If one can show that the volume of a triangular prism of height $r$ is the same as the volume of a rectangular solid of sides $(s - a)$, $(s - b)$ and $(s - c)$ then this will lead to Heron's formula in the most efficient manner I've ever seen. Of course, one must first prove the formula for r as detailed above.

Enjoy

Answer 2

I noticed that many proofs for Herons formula use the properties of angles, which is why I wanted to show a proof that doesn't involve any, and seems to be simpler than the usual methods that are applied.

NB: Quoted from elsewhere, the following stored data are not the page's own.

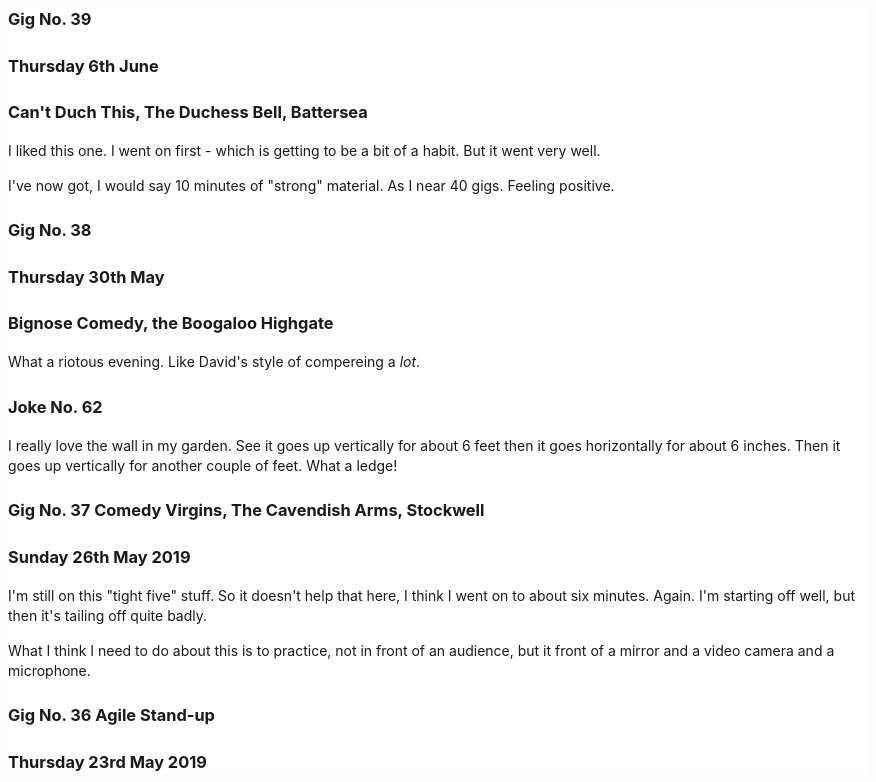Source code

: ### Gig No. 39
### Thursday 6th June
### Can't Duch This, The Duchess Bell, Battersea

I liked this one.  I went on first - which is getting to be a bit of a habit. But it went very well.

I've now got, I would say 10 minutes of "strong" material. As I near 40 gigs. Feeling positive.

<audio controls>
  <source src="GigThirtyNineCantDuchThisBattersea.mp3" type="audio/mp3">
  <p>Your browser doesn't support HTML5 audio. Here is
     a <a href="GigThirtyNineCantDuchThisBattersea.mp3">link to the audio</a> instead.</p>
</audio>

### Gig No. 38
### Thursday 30th May
### Bignose Comedy, the Boogaloo Highgate

What a riotous evening. Like David's style of compereing a *lot*.

<audio controls>
  <source src="GigThirtyEightBigNoseComedy.mp3" type="audio/mp3">
  <p>Your browser doesn't support HTML5 audio. Here is
     a <a href="GigThirtyEightBigNoseComedy.mp3">link to the audio</a> instead.</p>
</audio>


### Joke No. 62

I really love the wall in my garden. See it goes up vertically for about 6 feet then it goes horizontally for about 6 inches. Then it goes up vertically for another couple of feet.  What a ledge!

### Gig No. 37 Comedy Virgins, The Cavendish Arms, Stockwell
### Sunday 26th May 2019

I'm still on this "tight five" stuff.  So it doesn't help that here, I think I went on to about six minutes. Again. I'm starting off well, but then it's tailing off quite badly.

What I think I need to do about this is to practice, not in front of an audience, but it front of a mirror and a video camera and a microphone. 

<audio controls>
  <source src="GigThirtySevenComedyVirgins.mp3" type="audio/mp3">
  <p>Your browser doesn't support HTML5 audio. Here is
     a <a href="GigThirtySevenComedyVirgins.mp3">link to the audio</a> instead.</p>
</audio>

### Gig No. 36 Agile Stand-up
### Thursday 23rd May 2019 
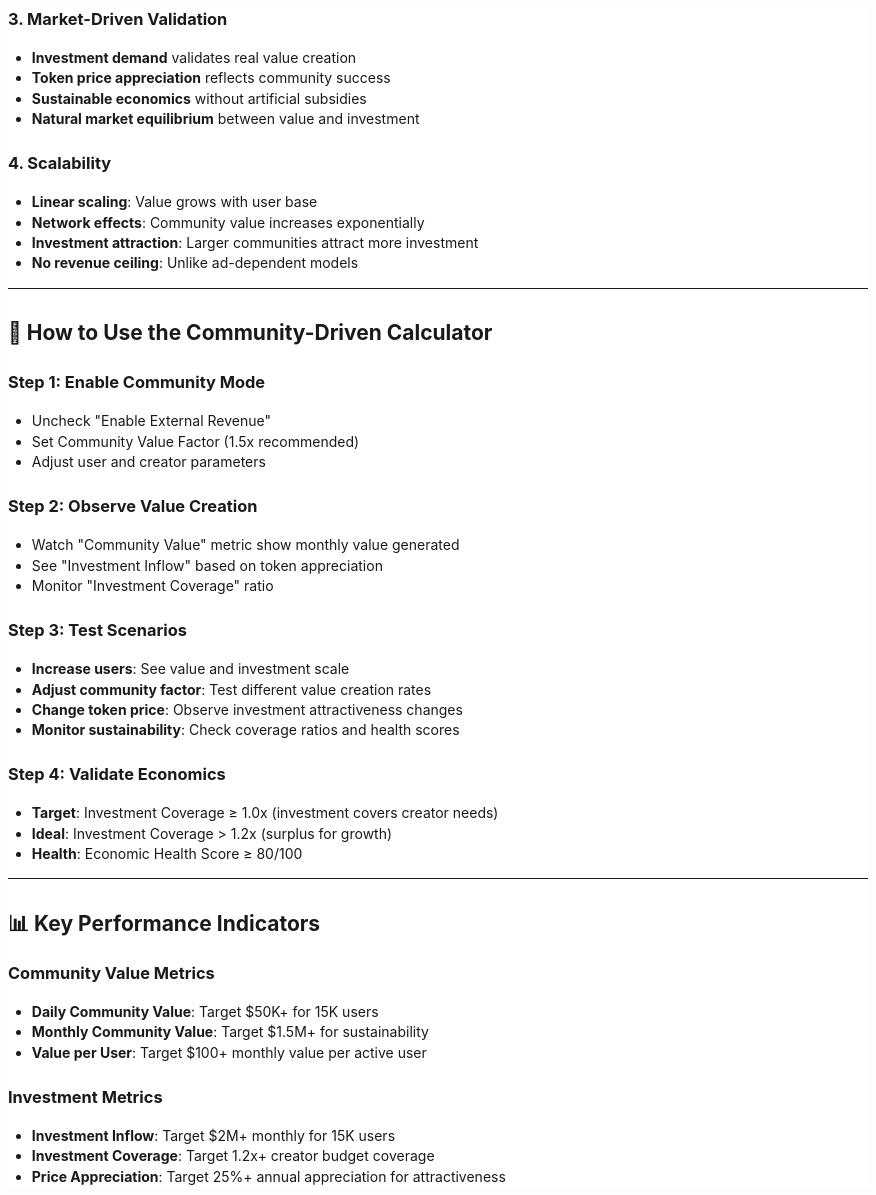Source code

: ### **3. Market-Driven Validation**
- **Investment demand** validates real value creation
- **Token price appreciation** reflects community success
- **Sustainable economics** without artificial subsidies
- **Natural market equilibrium** between value and investment

### **4. Scalability**
- **Linear scaling**: Value grows with user base
- **Network effects**: Community value increases exponentially
- **Investment attraction**: Larger communities attract more investment
- **No revenue ceiling**: Unlike ad-dependent models

---

## 🎯 **How to Use the Community-Driven Calculator**

### **Step 1: Enable Community Mode**
- Uncheck "Enable External Revenue" 
- Set Community Value Factor (1.5x recommended)
- Adjust user and creator parameters

### **Step 2: Observe Value Creation**
- Watch "Community Value" metric show monthly value generated
- See "Investment Inflow" based on token appreciation
- Monitor "Investment Coverage" ratio

### **Step 3: Test Scenarios**
- **Increase users**: See value and investment scale
- **Adjust community factor**: Test different value creation rates  
- **Change token price**: Observe investment attractiveness changes
- **Monitor sustainability**: Check coverage ratios and health scores

### **Step 4: Validate Economics**
- **Target**: Investment Coverage ≥ 1.0x (investment covers creator needs)
- **Ideal**: Investment Coverage > 1.2x (surplus for growth)
- **Health**: Economic Health Score ≥ 80/100

---

## 📊 **Key Performance Indicators**

### **Community Value Metrics**
- **Daily Community Value**: Target $50K+ for 15K users
- **Monthly Community Value**: Target $1.5M+ for sustainability
- **Value per User**: Target $100+ monthly value per active user

### **Investment Metrics**  
- **Investment Inflow**: Target $2M+ monthly for 15K users
- **Investment Coverage**: Target 1.2x+ creator budget coverage
- **Price Appreciation**: Target 25%+ annual appreciation for attractiveness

A triangle with side lengths $a, b, c,$ where $c$ is the greatest side length and an altitude($h$) that intercepts $c$ such that $c$ is the sum of two side lengths , $c = m + n$, using Pythagorean theorem and the area formula of a triangle, we can prove Herons formula.

First we find $a$ and $b$ in terms of $m$ and $n$ using Pythagorean theorem:

$a^2 - m^2 = h^2$

$b^2 - n^2 = h^2$

$a^2 - m^2 = b^2 - n^2$

$a^2 - b^2 = m^2 - n^2$

Then using $c = m + n$, eliminate $m$:

$a^2 - b^2 = (c-n)^2 - n^2$

$a^2 - b^2 = c^2 - 2cn$

$n = \frac{1}{2c}(c^2 + b^2 - a^2)$

We can Eliminate $n$ from $b^2 - n^2 = h^2$ to find $h$:

$h = \sqrt{b^2 - (\frac{1}{2c}(c^2 + b^2 - a^2))^2}$

Plugging this into the area formula ($A = \frac{1}{2}ch$) gives:

$A = \frac{1}{2}c\sqrt{ b^2 - (\frac{1}{2c}(c^2 + b^2 - a^2))^2} $

$A = \frac{1}{2}c\sqrt{ \frac{1}{4c^2}(2a^2b^2+2a^2c^2-a^4-b^4+2b^2c^2-c^4)} $

$A = \sqrt{\frac{1}{16}(c^2 - (a - b)^2)(( a + b)^2 - c^2)} $

$A = \sqrt{\frac{1}{16}(a + b - c)( a + b + c)( b + c - a)(a + c - b)} $

$A = \sqrt{s(s - a)(s- b)(s- c)}$

Q.E.D.